### Extracted page text data
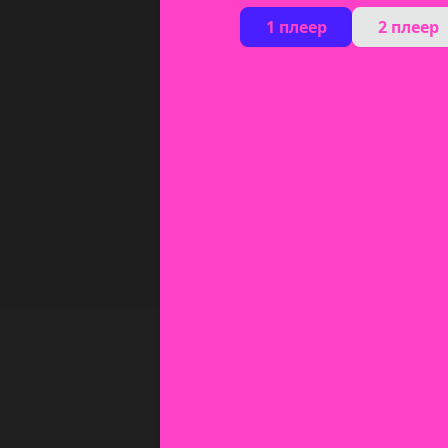
1 плеер
2 плеер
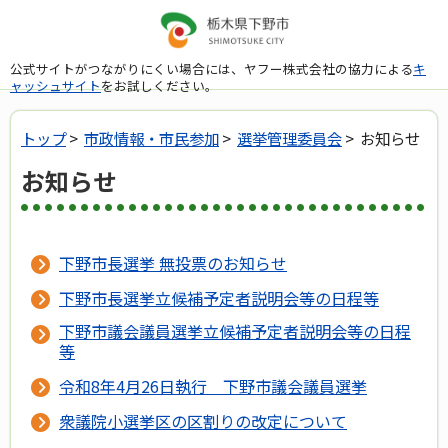
公式サイトがつながりにくい場合には、ヤフー株式会社の協力による
キ
ャッシュサイト
をお試しください。
トップ
>
市政情報・市民参加
>
選挙管理委員会
> お知らせ
お知らせ
下野市長選挙 無投票のお知らせ
下野市長選挙立候補予定者説明会等の日程等
下野市議会議員選挙立候補予定者説明会等の日程
等
令和8年4月26日執行 下野市議会議員選挙
衆議院小選挙区の区割りの改定について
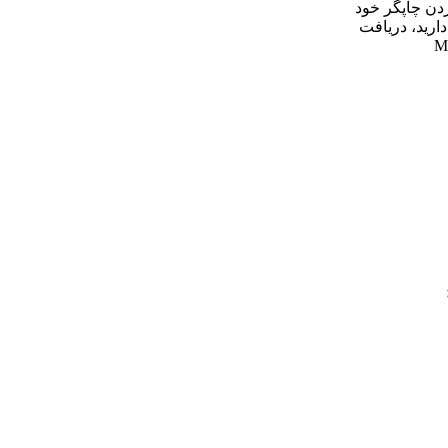
دن چاپگر خود
دارید، دریافت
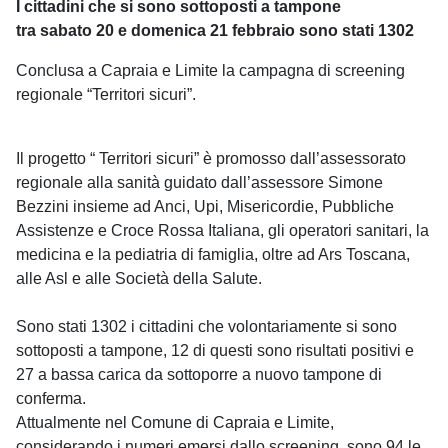
I cittadini che si sono sottoposti a tampone
tra
sabato
20 e
domenica
21 febbraio sono stati 1302
Conclusa a Capraia e Limite la campagna di screening
regionale “Territori sicuri”.
Il progetto “ Territori sicuri” è promosso dall’assessorato
regionale alla sanità guidato dall’assessore Simone
Bezzini insieme ad Anci, Upi, Misericordie, Pubbliche
Assistenze e Croce Rossa Italiana, gli operatori sanitari, la
medicina e la pediatria di famiglia, oltre ad Ars Toscana,
alle Asl e alle Società della Salute.
Sono stati 1302 i cittadini che volontariamente si sono
sottoposti a tampone, 12 di questi sono risultati positivi e
27 a bassa carica da sottoporre a nuovo tampone di
conferma.
Attualmente nel Comune di Capraia e Limite,
considerando i numeri emersi dallo screening, sono 94 le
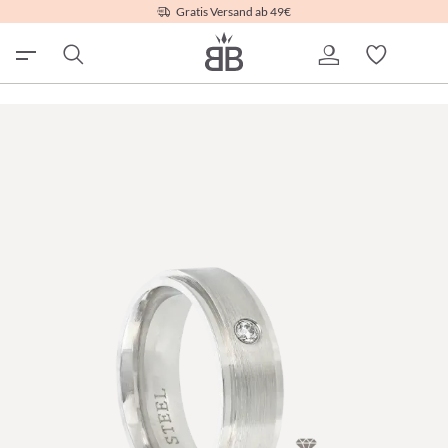
Gratis Versand ab 49€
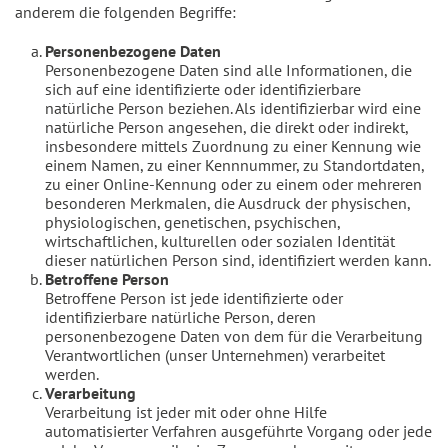
anderem die folgenden Begriffe:
Personenbezogene Daten
Personenbezogene Daten sind alle Informationen, die
sich auf eine identifizierte oder identifizierbare
natürliche Person beziehen. Als identifizierbar wird eine
natürliche Person angesehen, die direkt oder indirekt,
insbesondere mittels Zuordnung zu einer Kennung wie
einem Namen, zu einer Kennnummer, zu Standortdaten,
zu einer Online-Kennung oder zu einem oder mehreren
besonderen Merkmalen, die Ausdruck der physischen,
physiologischen, genetischen, psychischen,
wirtschaftlichen, kulturellen oder sozialen Identität
dieser natürlichen Person sind, identifiziert werden kann.
Betroffene Person
Betroffene Person ist jede identifizierte oder
identifizierbare natürliche Person, deren
personenbezogene Daten von dem für die Verarbeitung
Verantwortlichen (unser Unternehmen) verarbeitet
werden.
Verarbeitung
Verarbeitung ist jeder mit oder ohne Hilfe
automatisierter Verfahren ausgeführte Vorgang oder jede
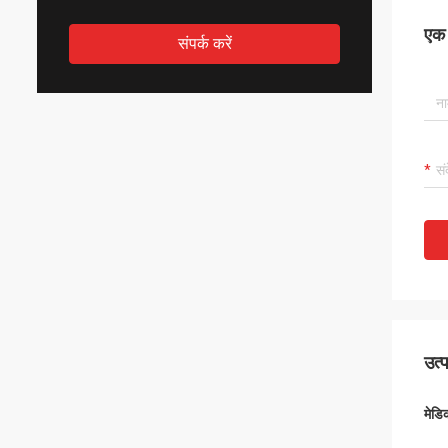
एक स
संपर्क करें
उत्
मेडि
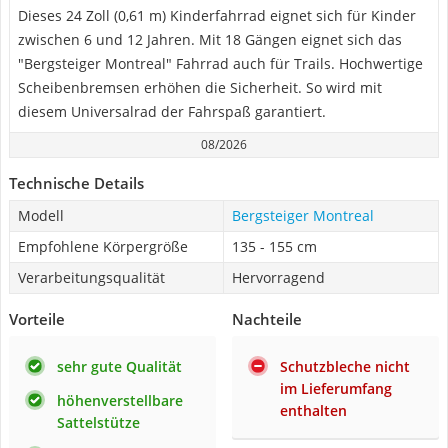
Dieses 24 Zoll (0,61 m) Kinderfahrrad eignet sich für Kinder
zwischen 6 und 12 Jahren. Mit 18 Gängen eignet sich das
"Bergsteiger Montreal" Fahrrad auch für Trails. Hochwertige
Scheibenbremsen erhöhen die Sicherheit. So wird mit
diesem Universalrad der Fahrspaß garantiert.
08/2026
Technische Details
Modell
Bergsteiger Montreal
Empfohlene Körpergröße
135 - 155 cm
Verarbeitungsqualität
Hervorragend
Vorteile
Nachteile
sehr gute Qualität
Schutzbleche nicht
im Lieferumfang
höhenverstellbare
enthalten
Sattelstütze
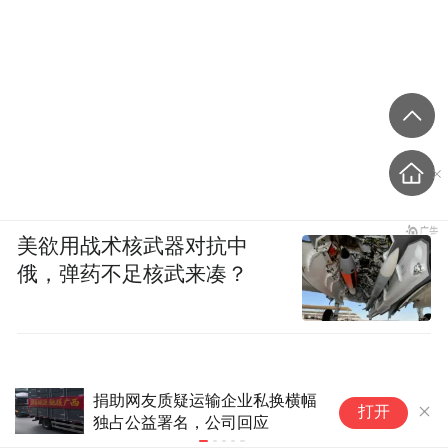
美欲用战术核武器对抗中
俄，弹药不足核武来凑？
准爸妈一起做珍珠扇、学科普！
第二十章：破
打开
这场孕妇学校的母乳喂养课太治
河》小说连
愈了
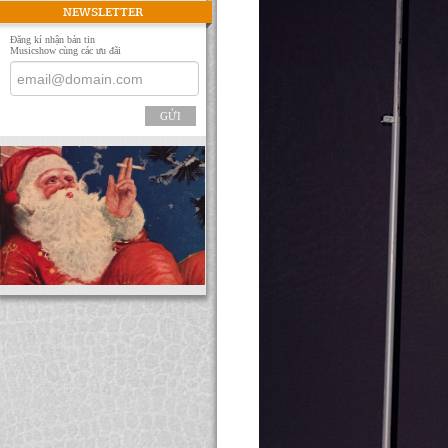
NEWSLETTER
Đăng kí nhận bản tin
Musicshow cùng các ưu đãi
GỬI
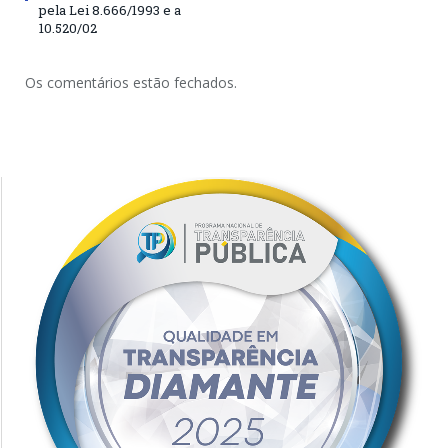
pela Lei 8.666/1993 e a
10.520/02
Os comentários estão fechados.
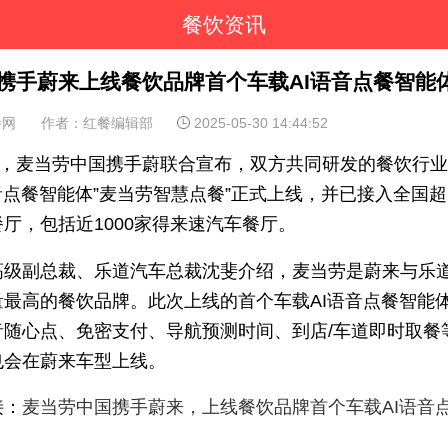
餐饮资讯
携手蔚来上线餐饮品牌首个车载AI语音点餐智能
餐网
作者：红餐编辑部
2025-05-30 14:44:52
9日，麦当劳中国携手蔚联合宣布，双方共同研发的餐饮行
音点餐智能体”麦当劳智慧点餐”正式上线，并已接入全国超7
厅，包括近1000家得来速汽车餐厅。
高级副总裁、乐道汽车总裁沈斐介绍，麦当劳是蔚来与乐
量最高的餐饮品牌。此次上线的首个车载AI语音点餐智能
音随心点、免密支付、导航预测时间、到店/车道即时取餐
也会在蔚来车型上线。
接：
麦当劳中国携手蔚来，上线餐饮品牌首个车载AI语音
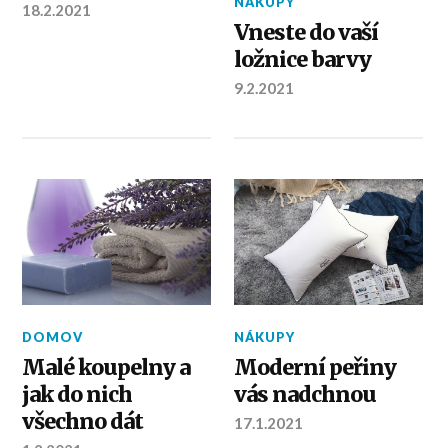
NÁKUPY
18.2.2021
Vneste do vaší
ložnice barvy
9.2.2021
NÁKUPY
DOMOV
Moderní peřiny
Malé koupelny a
vás nadchnou
jak do nich
všechno dát
17.1.2021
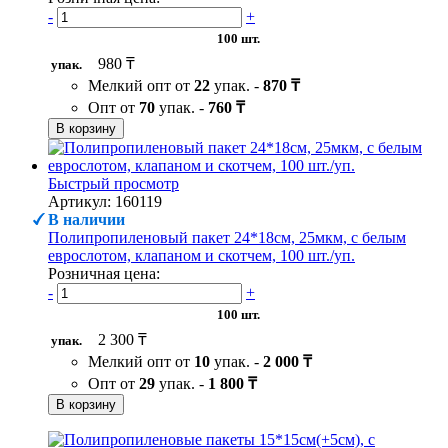
-
+
100 шт.
980 ₸
упак.
Мелкий опт от
22
упак. -
870 ₸
Опт от
70
упак. -
760 ₸
В корзину
Быстрый просмотр
Артикул: 160119
В наличии
Полипропиленовый пакет 24*18см, 25мкм, с белым
еврослотом, клапаном и скотчем, 100 шт./уп.
Розничная цена:
-
+
100 шт.
2 300 ₸
упак.
Мелкий опт от
10
упак. -
2 000 ₸
Опт от
29
упак. -
1 800 ₸
В корзину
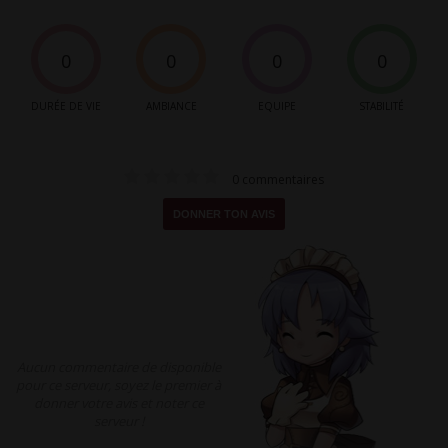
0
0
0
0
DURÉE DE VIE
AMBIANCE
EQUIPE
STABILITÉ
0 commentaires
DONNER TON AVIS
Aucun commentaire de disponible
pour ce serveur, soyez le premier à
donner votre avis et noter ce
serveur !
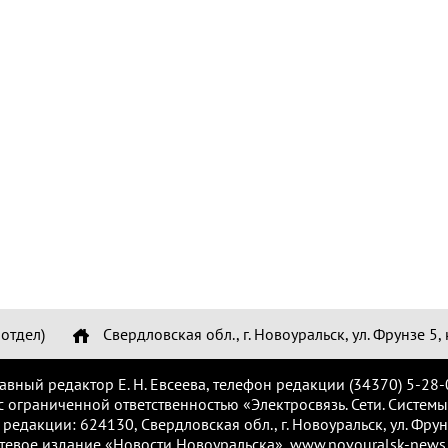
отдел)
Свердловская обл., г. Новоуральск, ул. Фрунзе 5, 
лавный редактор Е. Н. Евсеева, телефон редакции (34370) 5-28-
с ограниченной ответственностью «Электросвязь. Сети. Системы
 редакции: 624130, Свердловская обл., г. Новоуральск, ул. Фрунз
тевое издание «Новости Новоуральска», www.novouralsk-news.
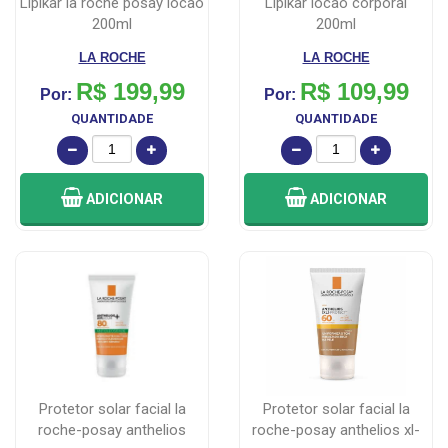
lipikar la roche posay locao
lipikar locao corporal
200ml
200ml
LA ROCHE
LA ROCHE
R$ 199,99
R$ 109,99
Por:
Por:
QUANTIDADE
QUANTIDADE
ADICIONAR
ADICIONAR
protetor solar facial la
protetor solar facial la
roche-posay anthelios
roche-posay anthelios xl-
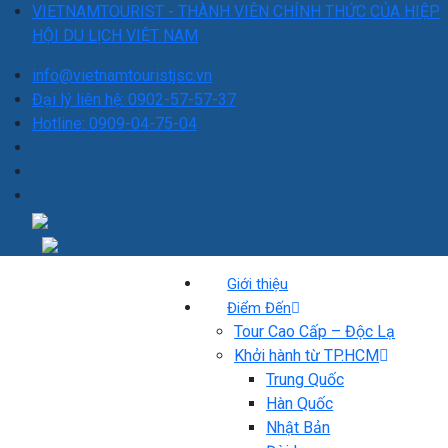
VIETNAMTOURIST - THÀNH VIÊN CHÍNH THỨC CỦA HIỆP
HỘI DU LỊCH VIỆT NAM
info@vietnamtouristjsc.vn
Đại lý liên hệ: 0902-57-57-37
Hotline: 0909-04-75-04
Giới thiệu
Điểm Đến
Tour Cao Cấp – Độc Lạ
Khởi hành từ TP.HCM
Trung Quốc
Hàn Quốc
Nhật Bản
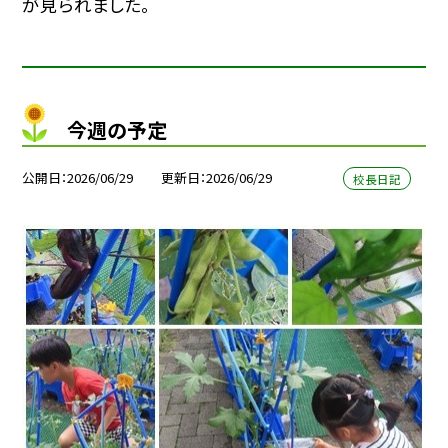
が見られました。
今週の予定
公開日
2026/06/29
更新日
2026/06/29
校長日記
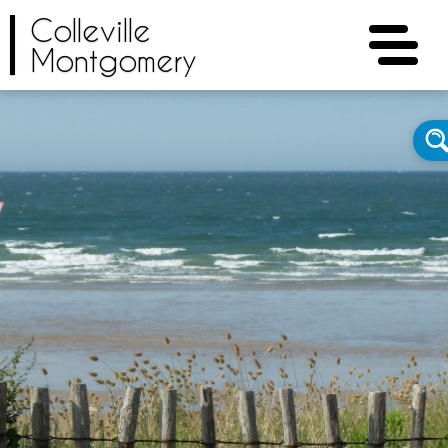
Colleville
Montgomery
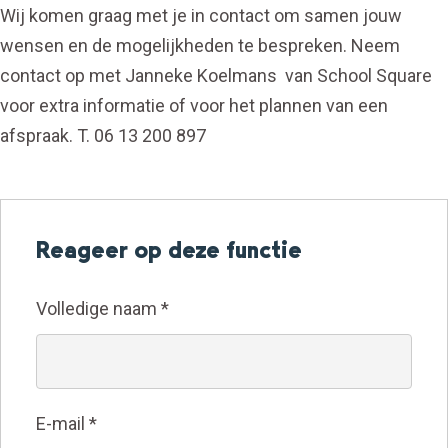
Wij komen graag met je in contact om samen jouw
wensen en de mogelijkheden te bespreken. Neem
contact op met Janneke Koelmans van School Square
voor extra informatie of voor het plannen van een
afspraak. T. 06 13 200 897
Reageer op deze functie
Volledige naam
*
E-mail
*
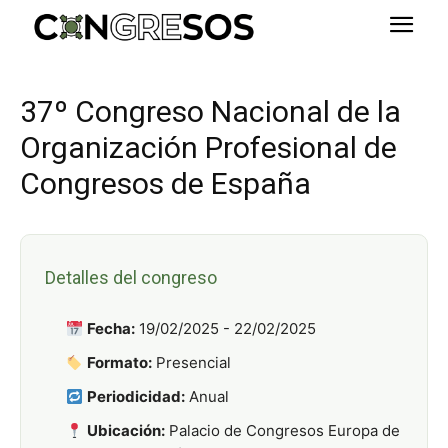
37º Congreso Nacional de la
Organización Profesional de
Congresos de España
Detalles del congreso
Fecha:
19/02/2025 - 22/02/2025
Formato:
Presencial
Periodicidad:
Anual
Ubicación:
Palacio de Congresos Europa de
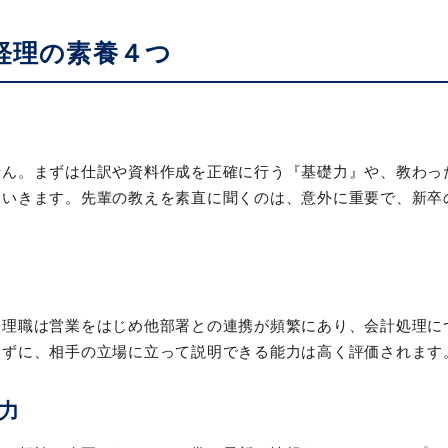
経理の素養４つ
せん。まずは仕訳や資料作成を正確に行う『基礎力』や、教わっ
ていきます。先輩の教えを素直に聞くのは、意外に重要で、新卒
経理職は営業をはじめ他部署との連携が頻繁にあり、会計処理に
わずに、相手の立場に立って説明できる能力は高く評価されます
力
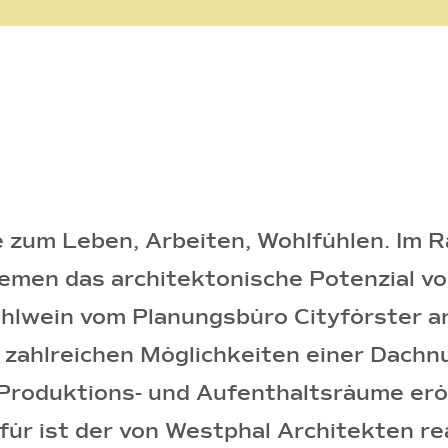
 zum Leben, Arbeiten, Wohlfühlen. Im 
emen das architektonische Potenzial v
ehlwein vom Planungsbüro Cityförster ar
e zahlreichen Möglichkeiten einer Dach
 Produktions- und Aufenthaltsräume eröf
für ist der von Westphal Architekten re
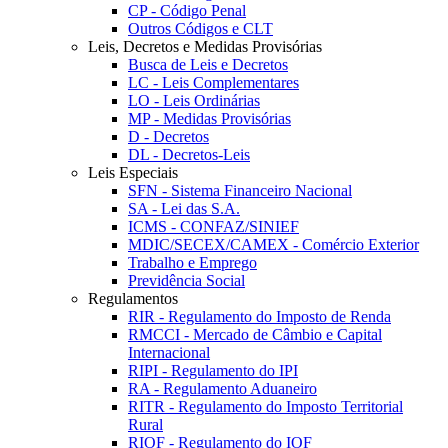
CP - Código Penal
Outros Códigos e CLT
Leis, Decretos e Medidas Provisórias
Busca de Leis e Decretos
LC - Leis Complementares
LO - Leis Ordinárias
MP - Medidas Provisórias
D - Decretos
DL - Decretos-Leis
Leis Especiais
SFN - Sistema Financeiro Nacional
SA - Lei das S.A.
ICMS - CONFAZ/SINIEF
MDIC/SECEX/CAMEX - Comércio Exterior
Trabalho e Emprego
Previdência Social
Regulamentos
RIR - Regulamento do Imposto de Renda
RMCCI - Mercado de Câmbio e Capital
Internacional
RIPI - Regulamento do IPI
RA - Regulamento Aduaneiro
RITR - Regulamento do Imposto Territorial
Rural
RIOF - Regulamento do IOF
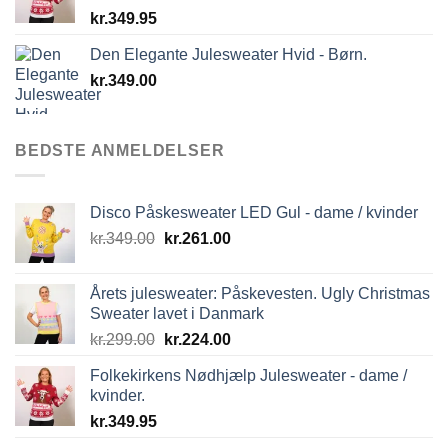
kr.
349.95
kr.299.00.
kr.224.00.
Den Elegante Julesweater Hvid - Børn.
kr.
349.00
BEDSTE ANMELDELSER
Disco Påskesweater LED Gul - dame / kvinder
Den
Den
kr.
349.00
kr.
261.00
oprindelige
aktuelle
pris
pris
Årets julesweater: Påskevesten. Ugly Christmas
var:
er:
Sweater lavet i Danmark
kr.349.00.
kr.261.00.
Den
Den
kr.
299.00
kr.
224.00
oprindelige
aktuelle
Folkekirkens Nødhjælp Julesweater - dame /
pris
pris
kvinder.
var:
er:
kr.
349.95
kr.299.00.
kr.224.00.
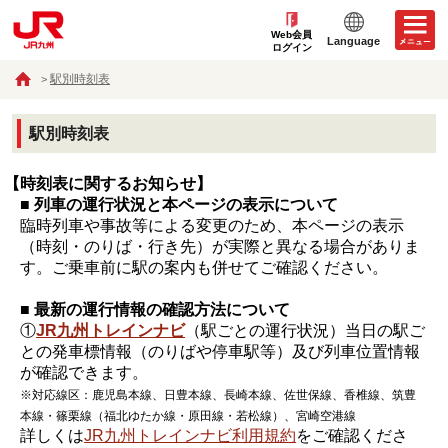
Web会員
Language
ログイン
駅別時刻表
駅別時刻表
【時刻表に関するお知らせ】
■ 列車の運行状況と本ページの表示について
臨時列車や事故等による変更のため、本ページの表示
（時刻・のりば・行き先）が実際と異なる場合がありま
す。ご乗車前に駅の案内も併せてご確認ください。
■ 最新の運行情報の確認方法について
①
JR九州トレインナビ
（駅ごとの運行状況）当日の駅ご
との発車標情報（のりばや停車駅等）及び列車位置情報
が確認できます。
※対応線区：鹿児島本線、日豊本線、長崎本線、佐世保線、香椎線、筑豊
本線・篠栗線（福北ゆたか線・原田線・若松線）、宮崎空港線
詳しくは
JR九州トレインナビ利用規約
をご確認くださ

### WHAT IS NEEDED
Using the entries above, find all lines with "Capraia". Copy them.

### RESPONSE AREA
Conclusa a Capraia e Limite la campagna di screening
Attualmente nel Comune di Capraia e Limite,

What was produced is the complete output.